阮秋的眼睛亮了起来。她的手指点着草稿纸上的圈,来回画了几遍。
“学生明白了。压缩机不是违反了热力学第二定律,而是利用了这个定律。每一小步都顺势,但整体方向上逆势。靠的是消耗电功。”
“对。以后学完卡诺循环,你会更清楚。”
李晨站起来,把草稿纸推给她。
“你的问题不比你同科的任何人差。热力学第二定律是物理学里最难懂也最迷人的东西。能问出这个问题的人,学物理不会差。”
阮秋站在原地,嘴唇动了动。汗珠子还在往下淌,但眉头舒展开来了。
“王爷,学生还想问一个。”
“问。”
“为什么是我?”阮秋的声音很小,“楼兰白杨镇是个小地方。来北大学堂的第一年,学生连汉话都说不利索。物理课上先生讲的东西,别人听一遍就懂了,学生要听三遍。学生有时候觉得,我这种笨人是不是不该学物理。”
“这个问题,不该问我。”
李晨指了指窗外那棵槐树。
“你该去问问那棵槐树。它从小树苗长到腰那么粗,用了十来年。每年都会遇到旱天、遇到虫害、遇到风吹。它没问过自己是不是不该活。它就活着,一年比一年高,一年比一年粗。到今年,它能把半个操场的阳光都遮住。”
“楼兰白杨镇的人说自己笨,但全唐国第一个镇长选举是在白杨镇完成的。胡姬一个妇人,识的字不多,敢在议事厅里提动议把驿站翻修工程包给私人商队。
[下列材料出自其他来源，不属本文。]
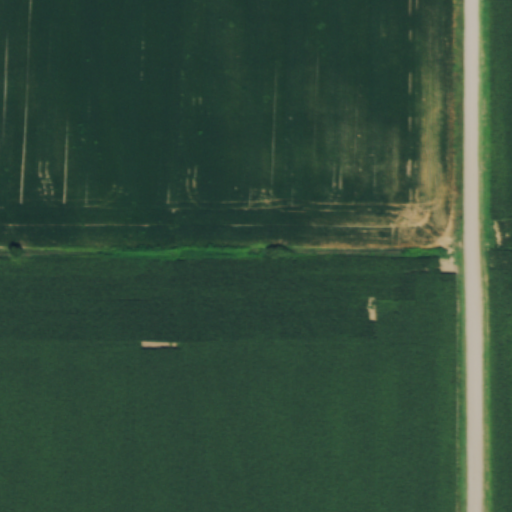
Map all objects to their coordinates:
road: (468, 256)
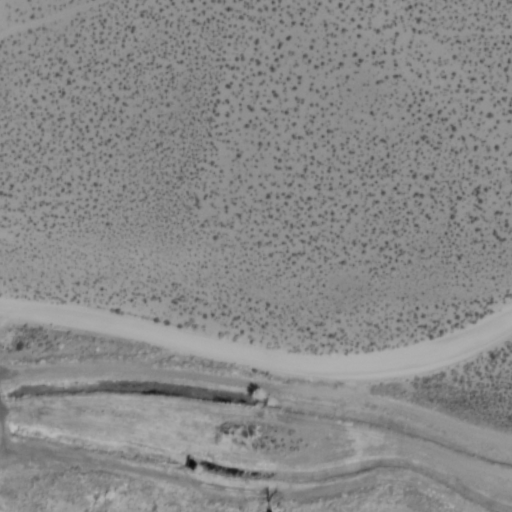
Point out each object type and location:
road: (50, 15)
road: (4, 28)
road: (258, 356)
road: (316, 378)
road: (259, 382)
road: (245, 489)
她笨不笨?她不笨。她只是没进过学堂。你比她多了个进学堂的机会,倒问起自己该不该学物理了。”
阮秋眼眶发红,但没让眼泪掉下来。她弯腰鞠了一躬。
“谢王爷。学生明白了。”
李晨转身往外走。陈默跟在后面,走了几步回头看了一眼。阮秋已经坐下了,拿起炭笔在本子上飞快地写着什么。汗珠照样滴在书页上,但嘴角微微翘着。
下楼的时候,苏文正站在大厅里跟几个学生说话。看见李晨下来,迎上来。
“王爷,刚才图书馆管理员来说,屋顶有两处漏雨。去年秋天修的,今年又漏了。图书受潮发霉,损失了好几十册。这图书馆是木结构,屋顶是瓦面。年久了,瓦片松动,雨水渗进去。”
“正好。做中央空调的时候,一起把屋顶修了。瓦面下加一层油毡防水,再铺保温层。屋顶做平,冷却塔直接放上去。”
“那工料费可不少。学堂今年预算里没有这一项。”
“走财政税收部。沈明珠那里有专项教育经费。这笔钱该花。图书馆不是几间屋子的事,是北大学堂的根。学生能来读书,这屋子就是他们最应该待得住的地方。别的钱可以省,这钱省不得。”
苏文点了点头,没说话。
从图书馆出来,热气兜头罩上来。院子里的槐树叶子一动不动,知了叫得像在打鼓。
几个学生端着铜盆从井边过来,盆里浸着毛巾,水一路走一路洒。
李晨站在槐树下,抬头看了一眼树冠。
阳光从叶子缝里漏下来,碎碎地撒了一地。从这棵槐树种下去那天起,北大学堂的学生换了一茬又一茬。
树越长越高,屋子也越来越旧。但屋子里坐着的人,一年比一年多,一年比一年年轻。
“王爷。”
陈默跟上来,站在李晨侧后。
“学生想,如果明年夏天图书馆装上了中央空调,学生们在里头读书不再流汗。那时候再回头想今天这个午后,会不会觉得不可思议。从热得在书页上洇汗,到坐在凉爽的阅览室里读热力学第二定律。这两件事之间的路,是王爷带着大家从无到有一寸一寸铺出来的。”
李晨没回头。
“你这话说早了一年。空调的影子还没见着呢。”
“但路已经在走了。”
陈默翻开麻纸本子,上面密密麻麻记满了管道、温度、流速、水泵、冷却塔的数据。最后一页上写着阮秋问的那个问题。
“热量不会自发地从低温流向高温。但人可以。人可以自发地从舒适走向艰难,从艰难走向更难。然后从最难的地方,把舒服的日子造出来。”
李晨转过身,看着陈默。
“这话是你自己想的?”
“是学生刚才听王爷给阮秋讲热力学第二定律的时候,突然想到的。学生以前只知道热力学第二定律管着天底下所有热量的流动。现在知道了,它也管着人。”
“怎么说?”
“人要舒服,是天性。热量要从高温到低温,也是天性。但人跟热量不一样。人可以给自己找一个压缩机,逼着自己往更高的地方走。”
“你的压缩机是谁?”
陈默愣了一下。没说话。
槐树上的知了忽然不叫了。
有一瞬间的安静,安静得能听见远处水电站的泄洪声,像闷雷贴着地面滚过去。
然后知了又响起来,比刚才更响。一声接一声,把整个夏天的热浪都掀了起来。